Saturday, June 5, 2010
Observations on Travel
This is a red letter day for me. For the first time in my life I have a passport. Darlene and I sent in all the stuff a couple of weeks ago and our brand spanking new passports arrived today. I'm not sure why we got them, but now we can go anywhere at the drop of a hat - anywhere we can afford, that is.
In my previous job, I traveled a lot. I was at the airport most Mondays or Tuesdays and back Thursday or Friday. In 2007 I spent 92 nights in Marriott properties alone, not to mention all the other hotels. I traveled so much that the parking lot attendant at the airport noticed when I traded cars. That's when you know you're spending too much time on the road.
One thing for sure, though, you see a lot of sites and learn a lot when you travel that much. Some things are helpful. Take, for instance, a George Clooney line from the hit movie "Up In The Air". He said, "In the security line, always get behind the Asian guys. They pack light and have an affinity for slip on shoes." Good advice.
Other things are funny or just don't make any sense. George Carlin had a great routine on air travel. He said it's no wonder people are afraid to fly because the first word they see at the airport is the word "Terminal". Makes sense to me.
On a recent trip to Baltimore, I noticed several things regarding planes and air travel that just don't make sense to me.

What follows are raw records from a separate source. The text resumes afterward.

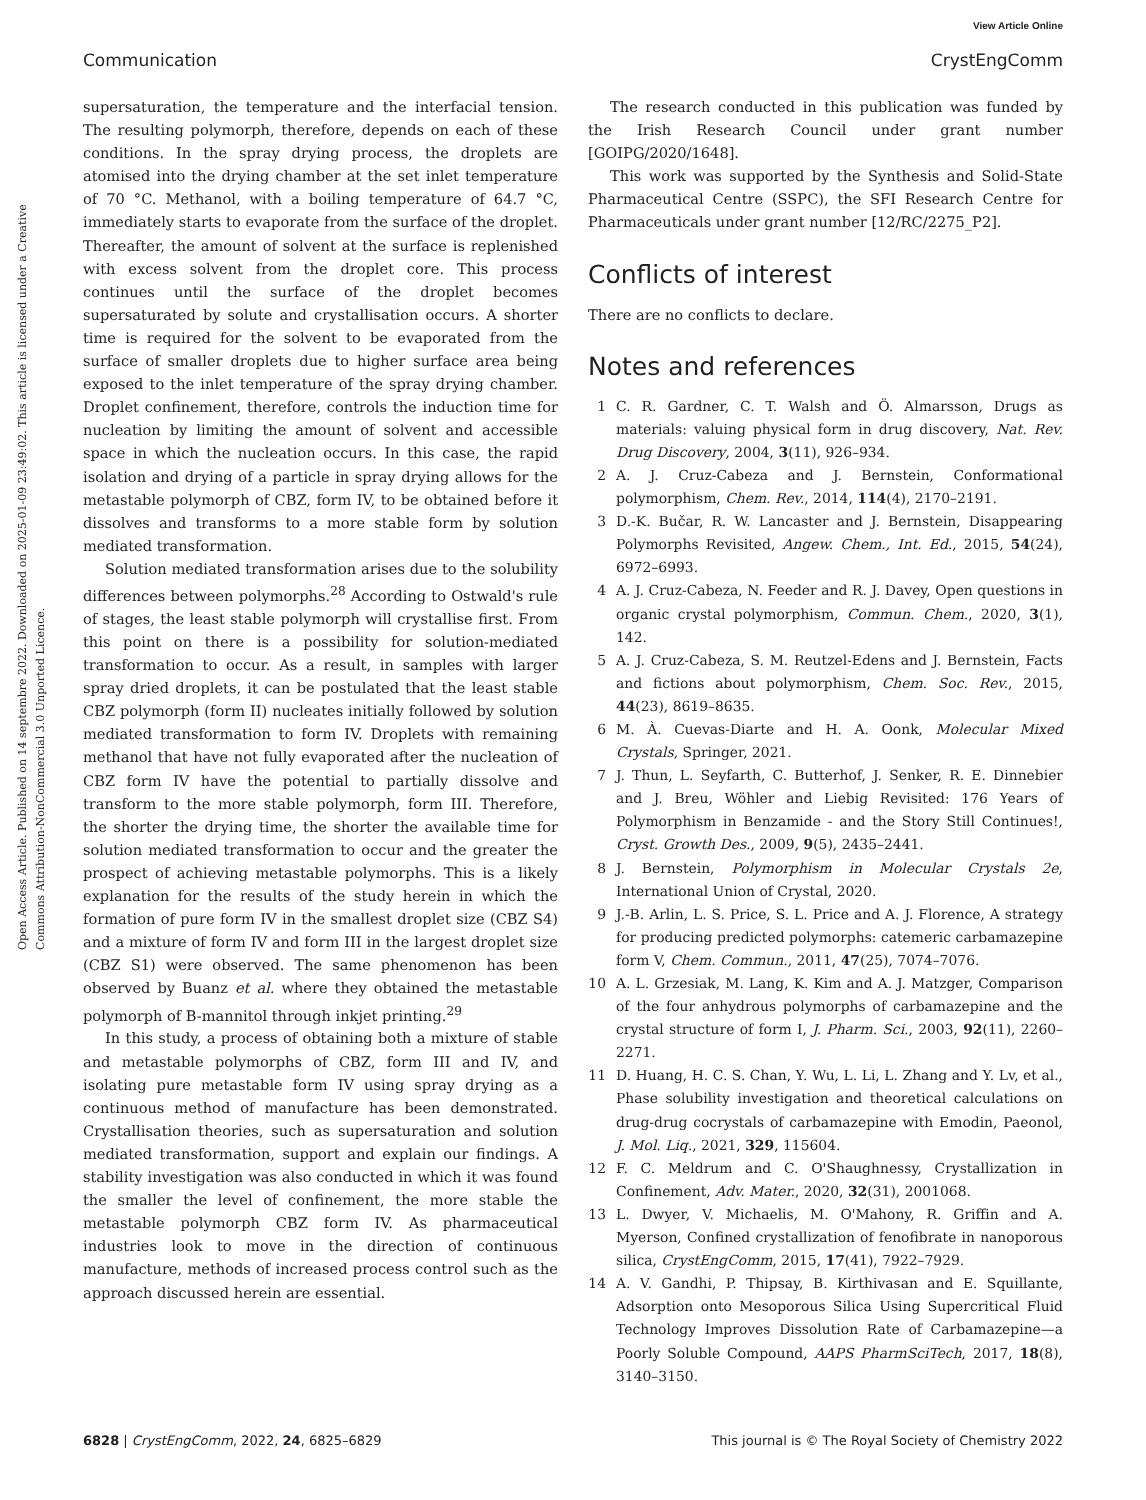View Article Online
Communication CrystEngComm
Open Access Article. Published on 14 septembre 2022. Downloaded on 2025-01-09 23:49:02. This article is licensed under a Creative Commons Attribution-NonCommercial 3.0 Unported Licence.
supersaturation, the temperature and the interfacial tension. The resulting polymorph, therefore, depends on each of these conditions. In the spray drying process, the droplets are atomised into the drying chamber at the set inlet temperature of 70 °C. Methanol, with a boiling temperature of 64.7 °C, immediately starts to evaporate from the surface of the droplet. Thereafter, the amount of solvent at the surface is replenished with excess solvent from the droplet core. This process continues until the surface of the droplet becomes supersaturated by solute and crystallisation occurs. A shorter time is required for the solvent to be evaporated from the surface of smaller droplets due to higher surface area being exposed to the inlet temperature of the spray drying chamber. Droplet confinement, therefore, controls the induction time for nucleation by limiting the amount of solvent and accessible space in which the nucleation occurs. In this case, the rapid isolation and drying of a particle in spray drying allows for the metastable polymorph of CBZ, form IV, to be obtained before it dissolves and transforms to a more stable form by solution mediated transformation.
Solution mediated transformation arises due to the solubility differences between polymorphs.<sup>28</sup> According to Ostwald's rule of stages, the least stable polymorph will crystallise first. From this point on there is a possibility for solution-mediated transformation to occur. As a result, in samples with larger spray dried droplets, it can be postulated that the least stable CBZ polymorph (form II) nucleates initially followed by solution mediated transformation to form IV. Droplets with remaining methanol that have not fully evaporated after the nucleation of CBZ form IV have the potential to partially dissolve and transform to the more stable polymorph, form III. Therefore, the shorter the drying time, the shorter the available time for solution mediated transformation to occur and the greater the prospect of achieving metastable polymorphs. This is a likely explanation for the results of the study herein in which the formation of pure form IV in the smallest droplet size (CBZ S4) and a mixture of form IV and form III in the largest droplet size (CBZ S1) were observed. The same phenomenon has been observed by Buanz et al. where they obtained the metastable polymorph of B-mannitol through inkjet printing.<sup>29</sup>
In this study, a process of obtaining both a mixture of stable and metastable polymorphs of CBZ, form III and IV, and isolating pure metastable form IV using spray drying as a continuous method of manufacture has been demonstrated. Crystallisation theories, such as supersaturation and solution mediated transformation, support and explain our findings. A stability investigation was also conducted in which it was found the smaller the level of confinement, the more stable the metastable polymorph CBZ form IV. As pharmaceutical industries look to move in the direction of continuous manufacture, methods of increased process control such as the approach discussed herein are essential.
The research conducted in this publication was funded by the Irish Research Council under grant number [GOIPG/2020/1648].
This work was supported by the Synthesis and Solid-State Pharmaceutical Centre (SSPC), the SFI Research Centre for Pharmaceuticals under grant number [12/RC/2275_P2].
Conflicts of interest
There are no conflicts to declare.
Notes and references
1 C. R. Gardner, C. T. Walsh and Ö. Almarsson, Drugs as materials: valuing physical form in drug discovery, Nat. Rev. Drug Discovery, 2004, 3(11), 926–934.
2 A. J. Cruz-Cabeza and J. Bernstein, Conformational polymorphism, Chem. Rev., 2014, 114(4), 2170–2191.
3 D.-K. Bučar, R. W. Lancaster and J. Bernstein, Disappearing Polymorphs Revisited, Angew. Chem., Int. Ed., 2015, 54(24), 6972–6993.
4 A. J. Cruz-Cabeza, N. Feeder and R. J. Davey, Open questions in organic crystal polymorphism, Commun. Chem., 2020, 3(1), 142.
5 A. J. Cruz-Cabeza, S. M. Reutzel-Edens and J. Bernstein, Facts and fictions about polymorphism, Chem. Soc. Rev., 2015, 44(23), 8619–8635.
6 M. À. Cuevas-Diarte and H. A. Oonk, Molecular Mixed Crystals, Springer, 2021.
7 J. Thun, L. Seyfarth, C. Butterhof, J. Senker, R. E. Dinnebier and J. Breu, Wöhler and Liebig Revisited: 176 Years of Polymorphism in Benzamide - and the Story Still Continues!, Cryst. Growth Des., 2009, 9(5), 2435–2441.
8 J. Bernstein, Polymorphism in Molecular Crystals 2e, International Union of Crystal, 2020.
9 J.-B. Arlin, L. S. Price, S. L. Price and A. J. Florence, A strategy for producing predicted polymorphs: catemeric carbamazepine form V, Chem. Commun., 2011, 47(25), 7074–7076.
10 A. L. Grzesiak, M. Lang, K. Kim and A. J. Matzger, Comparison of the four anhydrous polymorphs of carbamazepine and the crystal structure of form I, J. Pharm. Sci., 2003, 92(11), 2260–2271.
11 D. Huang, H. C. S. Chan, Y. Wu, L. Li, L. Zhang and Y. Lv, et al., Phase solubility investigation and theoretical calculations on drug-drug cocrystals of carbamazepine with Emodin, Paeonol, J. Mol. Liq., 2021, 329, 115604.
12 F. C. Meldrum and C. O'Shaughnessy, Crystallization in Confinement, Adv. Mater., 2020, 32(31), 2001068.
13 L. Dwyer, V. Michaelis, M. O'Mahony, R. Griffin and A. Myerson, Confined crystallization of fenofibrate in nanoporous silica, CrystEngComm, 2015, 17(41), 7922–7929.
14 A. V. Gandhi, P. Thipsay, B. Kirthivasan and E. Squillante, Adsorption onto Mesoporous Silica Using Supercritical Fluid Technology Improves Dissolution Rate of Carbamazepine—a Poorly Soluble Compound, AAPS PharmSciTech, 2017, 18(8), 3140–3150.
6828 | CrystEngComm, 2022, 24, 6825–6829 This journal is © The Royal Society of Chemistry 2022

I'd send them to George, but he's....well, you know....gone. So here are my additions to the list:
"If Baltimore is not your final destination, you should deplane at this time." - Deplane? What does that mean? We don't "decar" or "detruck", do we? Have you ever heard of a police officer saying "Decar with your hands up!" No need to make up new words. Just tell us "If you're not going to Baltimore, you better get off now." Simpler is always better.
"....put the flat end into the buckle and pull the strap to tighten." - If there's anyone out there who doesn't know how a seatbelt works, I certainly don't want to be 30.000 feet in the air with them. Seriously, is it necessary to explain how it works? Just tell us to make sure they're fastened. Again, simpler is better.
"In the event of a water landing...." - First of all, if we end up in the water it's NOT a landing, it's a crash. Second, I'm not sure a guy my size should rely on a life preserver that looks like it was made for a 4 year old and should have Dora the Explorer painted on it.
"......put the mask over your face and breathe normally." - Yeah, right! Get this picture - you're flying along when all of a sudden the cabin depressurizes and all the oxygen masks come out of the ceiling. What's your next move? I'll tell you this, I wouldn't want to be sitting next to ME if that happens, 'cause you're not getting a mask. I'm grabbing 3 just in case some of them don't work. How often do they check those things, anyway?
"FAA regulations require that you NOT congregate around the lavatory in the front of the cabin" - Congregate around the lavatory? Are you kidding? It's not like it's a punchbowl, for goodness sakes! Have they ever smelled an airplane toilet? Trust me, if I'm headed toward the lavatory, it's out of necessity, not because I want to meet new friends. Besides, it's all I can do to fit in one of those things anyway. I like to do my business while I'm on the ground, the way God intended.
And just think, we haven't even left the ground yet. I have some other travel advice for you, but I'll save that for another time. No sense unloading everything on you at once.